After another despairing appeal to the Loadstone, the manager came forward and made a lame speech. The Loadstone was exhausted with her unparalleled exertions. She must rest; presently she would bring him down. Then Waterer’s friends arose and ascended the platform. They walked about, they stood on one another’s shoulders; they made it clear that no cords held Waterer. A pair of steps was called for and brought. Placed on a sturdy table, they just enabled a man to reach Waterer’s feet. One mounted amidst intense excitement. Turning to the rajah, I exclaimed, “Look!”

He was asleep again; and the Loadstone stood stiffly upright, beckoning toward Waterer. Slowly and gradually he descended, leaving the man on the ladder grasping at empty air, till he sat again on his seat. The applause burst out, and the Loadstone sank back in a faint on the floor. The rajah awoke, and the manager dropped the curtain, hiding the Loadstone, Waterer, and his friends from our view.

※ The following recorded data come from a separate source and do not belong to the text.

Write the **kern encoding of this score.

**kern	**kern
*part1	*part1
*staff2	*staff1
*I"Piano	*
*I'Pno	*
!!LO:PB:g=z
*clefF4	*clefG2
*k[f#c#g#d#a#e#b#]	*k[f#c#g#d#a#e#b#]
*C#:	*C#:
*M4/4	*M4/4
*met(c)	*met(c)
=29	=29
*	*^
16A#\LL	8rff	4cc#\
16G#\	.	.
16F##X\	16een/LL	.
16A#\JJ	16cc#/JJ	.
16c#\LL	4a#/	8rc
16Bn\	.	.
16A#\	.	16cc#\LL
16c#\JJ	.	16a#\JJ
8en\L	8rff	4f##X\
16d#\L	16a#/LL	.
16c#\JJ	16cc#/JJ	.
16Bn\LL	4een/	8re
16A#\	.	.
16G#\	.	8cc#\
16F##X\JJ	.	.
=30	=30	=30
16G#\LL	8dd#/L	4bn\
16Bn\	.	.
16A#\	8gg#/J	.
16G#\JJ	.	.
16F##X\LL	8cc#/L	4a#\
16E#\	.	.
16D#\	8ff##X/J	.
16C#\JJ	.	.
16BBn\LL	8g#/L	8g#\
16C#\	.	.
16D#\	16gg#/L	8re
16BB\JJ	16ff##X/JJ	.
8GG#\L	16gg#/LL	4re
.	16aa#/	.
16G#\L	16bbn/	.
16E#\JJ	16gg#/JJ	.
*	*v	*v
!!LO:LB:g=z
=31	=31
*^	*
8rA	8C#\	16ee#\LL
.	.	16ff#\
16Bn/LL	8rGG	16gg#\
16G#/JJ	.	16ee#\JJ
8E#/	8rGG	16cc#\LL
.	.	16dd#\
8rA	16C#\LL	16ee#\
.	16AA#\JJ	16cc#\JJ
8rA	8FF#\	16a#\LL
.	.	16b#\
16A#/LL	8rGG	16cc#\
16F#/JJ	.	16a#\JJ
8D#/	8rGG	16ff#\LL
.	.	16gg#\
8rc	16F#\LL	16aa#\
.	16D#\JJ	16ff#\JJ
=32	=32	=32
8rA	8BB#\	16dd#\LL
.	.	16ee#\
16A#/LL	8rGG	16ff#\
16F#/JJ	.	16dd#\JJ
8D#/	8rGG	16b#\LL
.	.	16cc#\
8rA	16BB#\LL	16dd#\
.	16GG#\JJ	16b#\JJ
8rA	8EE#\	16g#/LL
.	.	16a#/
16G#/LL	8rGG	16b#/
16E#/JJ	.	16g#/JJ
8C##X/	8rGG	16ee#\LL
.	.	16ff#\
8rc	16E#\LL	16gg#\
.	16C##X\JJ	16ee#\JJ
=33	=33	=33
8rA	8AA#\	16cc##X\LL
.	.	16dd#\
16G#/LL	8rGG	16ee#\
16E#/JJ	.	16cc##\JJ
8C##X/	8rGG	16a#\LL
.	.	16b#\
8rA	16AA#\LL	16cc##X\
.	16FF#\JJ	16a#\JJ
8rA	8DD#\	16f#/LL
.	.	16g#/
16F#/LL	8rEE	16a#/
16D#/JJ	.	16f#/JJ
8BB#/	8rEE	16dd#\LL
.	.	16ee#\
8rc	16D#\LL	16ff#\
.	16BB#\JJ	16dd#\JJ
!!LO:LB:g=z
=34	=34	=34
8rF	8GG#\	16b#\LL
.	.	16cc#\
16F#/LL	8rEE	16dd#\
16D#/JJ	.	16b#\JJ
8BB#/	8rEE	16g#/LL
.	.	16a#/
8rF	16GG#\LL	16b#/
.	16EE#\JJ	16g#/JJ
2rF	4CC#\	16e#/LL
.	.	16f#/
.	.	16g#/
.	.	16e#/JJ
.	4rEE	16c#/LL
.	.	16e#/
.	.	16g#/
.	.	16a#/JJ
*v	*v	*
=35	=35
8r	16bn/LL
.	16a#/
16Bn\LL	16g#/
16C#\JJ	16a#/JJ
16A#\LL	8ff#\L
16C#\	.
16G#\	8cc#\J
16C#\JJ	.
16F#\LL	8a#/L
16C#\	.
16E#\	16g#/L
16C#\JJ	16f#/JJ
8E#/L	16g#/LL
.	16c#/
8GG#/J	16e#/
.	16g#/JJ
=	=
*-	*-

“Give me your arm,” said the rajah; “I am tired.” I escorted him to a cab, and we drove home.

The Loadstone gave no performance the next evening: she was too fatigued; and Waterer was absent from the boat and from the sight of men two days. When he reappeared he made no reference to his friend the conjurer. He slunk about the Quad, looking very pale and upset. I met him once, when I was with the rajah, on our way to lecture. The rajah smiled urbanely at Waterer, and said to me, when he had passed:

“It’s such a rude thing to call a gentleman a nigger, isn’t it?”

Waterer has not done it again. And the Loadstone never did that trick again. She took the pony, though. The manager called on Waterer, and asked for a check. I think that incident pleased the rajah most of all.

“It is a ready utilization of the unexpected,” he remarked, “which does our friend much credit.”